Program bridges acute, post-acute care
Network of providers meet with hospital reps
As part of its Total Wellness Torrance readmission reduction program, Torrance (CA) Memorial Health System has created its own network of post-acute facilities and works closely with them to coordinate care during transitions and for 30 days after discharge from the acute care hospital.
The program also includes a readmission prevention protocol in the emergency department to reevaluate readmitted patients and identify alternative levels of care to a hospital readmission, a Care Transitions program with staff who meet weekly with post-acute providers to collaborate on care for patients, and a Care Coordination Center, a post-discharge clinic where clinicians perform medication reconciliation and review the discharge instructions with the patient and family members.
"This program bridges the gap between acute care at hospitals and post-acute care at nursing facilities, working to rehabilitate patients and return as many as possible to their own homes. Nursing homes have joined together with the local hospital to improve quality of care in the community," says Josh Luke, PhD, FACHE, vice president of post-acute services at Torrance Memorial Health System and founder of the National Readmission Prevention Collaborative.
The Total Wellness Torrance Post Acute Network includes seven privately owned free-standing skilled nursing facilities, as well as a home health agency and a hospice, both of which are affiliated with the health system. All of the post-acute network members have committed to participating in quality initiatives and data-tracking efforts. Their staffs collaborate with Torrance Memorial's case management staff to ensure safe transitions and coordinate care and discharges for patients during the post-acute stay.
"We gave the providers in our area a set of quality guidelines and chose to work with the ones who have committed to our quality initiatives and are interested in coordinating care for our patients. We work with the skilled nursing facilities like an integrated network even though we are not. The network includes only facilities within five miles, which allows for improved coordination and collaboration with the skilled nursing facilities," Luke says.
Representatives from the hospital, including attending physicians, meet with skilled nursing facility representatives every other month and discuss current trends, legislative updates, how transitions are going, readmission rates, and how to improve communication and care coordination. The result has been a smoother handoff for patients and a shorter length stay on the acute care side as physicians feel more comfortable that patients are going to be well cared for at the next level of care, Luke says.
Care for the patients in the hospital may be coordinated by a trio of case managers who work together closely. The acute care case manager coordinates care during the hospital stay and works with the treatment team to develop a discharge plan. A patient navigator educates patients with post-acute needs on the health system's post-acute Care Transition program, and works with the ambulatory case manager who follows patients while they are receiving care from post-acute providers.
When the physicians write a discharge order, they have the option to check a box admitting the patient into the Care Transition program. This triggers a consultation by a patient navigator, a case manager with a close working relationship with the hospital's post-acute network, who meets with patients, describes the program and the participating providers, and gets the patient's agreement to participate. "While patients are still presented a complete list of post-acute providers from which to choose, the Care Transitions program includes only preferred providers," Luke says.

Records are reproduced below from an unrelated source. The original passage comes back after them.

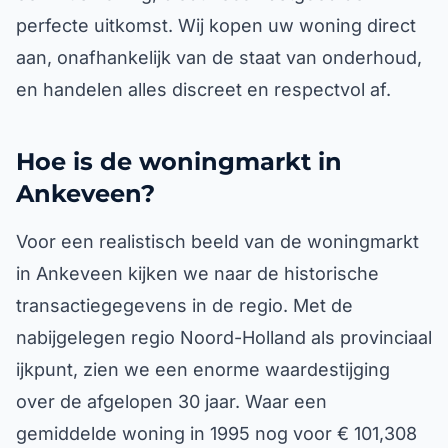
perfecte uitkomst. Wij kopen uw woning direct
aan, onafhankelijk van de staat van onderhoud,
en handelen alles discreet en respectvol af.
Hoe is de woningmarkt in
Ankeveen?
Voor een realistisch beeld van de woningmarkt
in Ankeveen kijken we naar de historische
transactiegegevens in de regio. Met de
nabijgelegen regio Noord-Holland als provinciaal
ijkpunt, zien we een enorme waardestijging
over de afgelopen 30 jaar. Waar een
gemiddelde woning in 1995 nog voor € 101,308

After the patient consents to the program, the navigator hands the patient back off to the acute care case manager to facilitate the transfer. Each week, the ambulatory case manager and the navigator meet with the staff at each skilled nursing facility, talk about each patient, and discuss the discharge plan and whether the patient will require home health or other services. As discharge approaches, the team makes sure the patient has a follow-up appointment at Torrance Memorial's Care Coordination Center and that the patient will have transportation to the appointment.
When Medicare patients who were discharged from the hospital come into the emergency department within a 30-day period, the hospital's electronic medical record system alerts the hospital's readmission prevention manager by email in real time. The readmission prevention manager meets with patients in the emergency department, finds out why they are back, and works with them and the emergency department staff to identify an alternative level of care that would be a more appropriate placement that an acute hospital admission. The readmission prevention manager also educates the patient on alternatives to returning to the emergency department and may schedule an appointment with the health system's Care Coordination Center.